Scale AI is looking to solve problems in the healthcare domain by developing reliable AI systems. This involves applying Machine Learning to patient data, clinical notes, and medical chatbots to improve safety and factual accuracy, forecasting health behaviors and outcomes, and addressing bias and fairness in clinical AI algorithms.
Requirements
- Strong foundational knowledge of Machine Learning principles and algorithms.
- Experience with relevant programming languages (Python) and ML frameworks (e.g., PyTorch, TensorFlow).
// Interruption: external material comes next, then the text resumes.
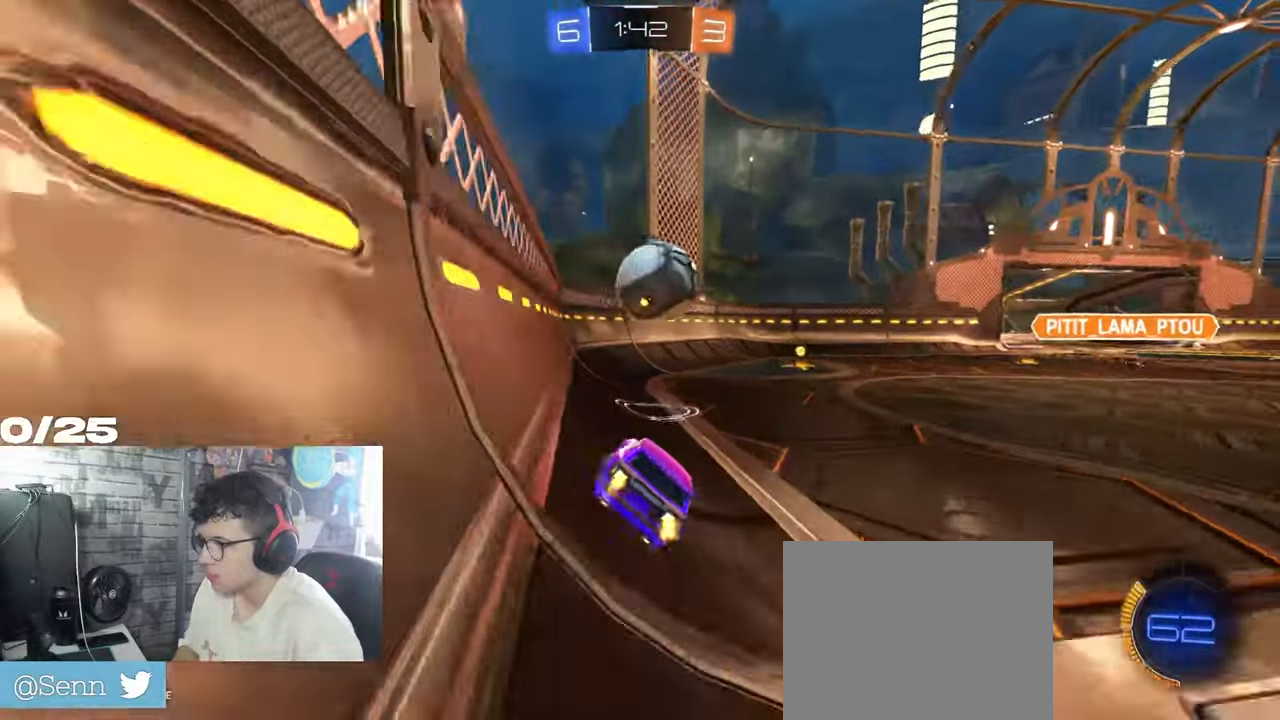
{"buttons": ["A", "R1", "R2"], "left_stick": "right", "right_stick": "center", "events": [[33, "left_stick", "center"], [133, "R1", "down"], [250, "left_stick", "right"], [500, "A", "down"]]}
- Demonstrated interest or experience in Healthcare or Biomedical applications, particularly involving clinical data (e.g., EHRs, medical images, genomics).
Responsibilities
- Assist in developing and implementing ML models for healthcare applications.
- This may involve data preprocessing, feature engineering, model training, and rigorous evaluation.
- Applying Natural Language Processing (NLP), Multi-modal AI, or Large Language Models (LLMs) to patient data, clinical notes, or medical chatbots to improve safety and factual accuracy.
- Developing predictive models using Electronic Health Records (EHRs) or non-clinical data to forecast health behaviors and outcomes (e.g., medication adherence, disease progression).
- Investigating methods to address bias and fairness in AI algorithms used in clinical settings.
- Actively participate in team meetings, present progress updates, and engage in collaborative research and development with Scale AI engineers and researchers.
Other
- Currently pursuing a Ph.D. or Master’s degree in Computer Science, Biostatistics, Biomedical Informatics, or a closely related quantitative field.
- Excellent problem-solving, communication, and collaboration skills.
- Our policy requires a 90-day waiting period before reconsidering candidates for the same role.
- We believe that everyone should be able to bring their whole selves to work, which is why we are proud to be an inclusive and equal opportunity workplace.
- We are committed to working with and providing reasonable accommodations to applicants with physical and mental disabilities.